> **Data for processing**
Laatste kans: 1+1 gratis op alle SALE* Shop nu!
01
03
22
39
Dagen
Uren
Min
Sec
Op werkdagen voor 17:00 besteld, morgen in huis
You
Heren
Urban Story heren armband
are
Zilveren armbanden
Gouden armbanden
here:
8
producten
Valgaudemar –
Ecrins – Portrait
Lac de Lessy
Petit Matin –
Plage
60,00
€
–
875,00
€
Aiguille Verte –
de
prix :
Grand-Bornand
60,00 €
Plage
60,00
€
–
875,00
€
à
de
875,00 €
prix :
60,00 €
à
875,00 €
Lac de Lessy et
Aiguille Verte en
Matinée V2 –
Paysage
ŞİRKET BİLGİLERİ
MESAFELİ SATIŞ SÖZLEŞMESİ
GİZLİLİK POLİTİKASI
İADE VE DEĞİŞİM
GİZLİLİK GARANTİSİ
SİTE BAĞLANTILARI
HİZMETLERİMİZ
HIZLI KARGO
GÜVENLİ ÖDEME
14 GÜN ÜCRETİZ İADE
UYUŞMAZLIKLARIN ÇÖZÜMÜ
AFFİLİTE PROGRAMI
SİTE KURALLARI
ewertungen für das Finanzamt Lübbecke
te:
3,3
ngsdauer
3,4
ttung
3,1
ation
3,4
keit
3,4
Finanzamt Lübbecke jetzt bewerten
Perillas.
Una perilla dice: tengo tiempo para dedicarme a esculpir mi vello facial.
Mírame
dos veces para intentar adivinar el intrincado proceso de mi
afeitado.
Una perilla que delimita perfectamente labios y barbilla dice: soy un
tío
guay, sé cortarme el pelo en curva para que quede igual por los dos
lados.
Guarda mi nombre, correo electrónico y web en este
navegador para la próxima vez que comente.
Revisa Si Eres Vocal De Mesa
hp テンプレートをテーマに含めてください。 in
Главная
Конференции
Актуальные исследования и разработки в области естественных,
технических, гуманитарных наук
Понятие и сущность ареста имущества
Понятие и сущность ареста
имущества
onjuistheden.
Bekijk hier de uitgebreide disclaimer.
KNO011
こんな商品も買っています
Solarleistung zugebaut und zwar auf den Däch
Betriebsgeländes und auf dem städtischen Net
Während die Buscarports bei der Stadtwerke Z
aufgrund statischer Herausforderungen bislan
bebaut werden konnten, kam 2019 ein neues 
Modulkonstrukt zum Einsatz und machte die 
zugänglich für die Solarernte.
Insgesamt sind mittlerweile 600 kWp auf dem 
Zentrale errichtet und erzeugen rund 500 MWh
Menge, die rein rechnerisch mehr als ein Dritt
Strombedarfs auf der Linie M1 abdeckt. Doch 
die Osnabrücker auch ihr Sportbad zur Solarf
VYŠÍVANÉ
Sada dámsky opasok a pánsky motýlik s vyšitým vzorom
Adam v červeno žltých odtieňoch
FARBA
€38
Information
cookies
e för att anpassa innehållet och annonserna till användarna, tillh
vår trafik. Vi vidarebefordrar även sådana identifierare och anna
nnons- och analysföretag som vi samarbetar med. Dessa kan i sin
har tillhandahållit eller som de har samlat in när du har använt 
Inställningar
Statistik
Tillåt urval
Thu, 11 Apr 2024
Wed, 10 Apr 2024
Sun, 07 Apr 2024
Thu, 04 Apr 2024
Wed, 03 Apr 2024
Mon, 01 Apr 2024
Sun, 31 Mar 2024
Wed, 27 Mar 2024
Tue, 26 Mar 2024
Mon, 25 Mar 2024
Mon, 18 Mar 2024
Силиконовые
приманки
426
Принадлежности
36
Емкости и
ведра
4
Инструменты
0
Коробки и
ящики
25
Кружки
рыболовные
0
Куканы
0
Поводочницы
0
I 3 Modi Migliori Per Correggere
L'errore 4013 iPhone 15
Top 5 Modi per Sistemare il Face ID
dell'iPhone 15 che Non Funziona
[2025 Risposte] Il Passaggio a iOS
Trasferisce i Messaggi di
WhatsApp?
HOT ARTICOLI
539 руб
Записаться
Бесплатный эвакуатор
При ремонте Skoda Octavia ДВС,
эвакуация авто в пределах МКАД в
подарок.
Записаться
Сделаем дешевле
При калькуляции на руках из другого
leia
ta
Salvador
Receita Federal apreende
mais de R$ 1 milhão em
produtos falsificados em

> **Brief**
How many lines in the entries above contain the string "Lübbecke"? Letter case matters. Reply with the number only.

> **Solution for this task**
2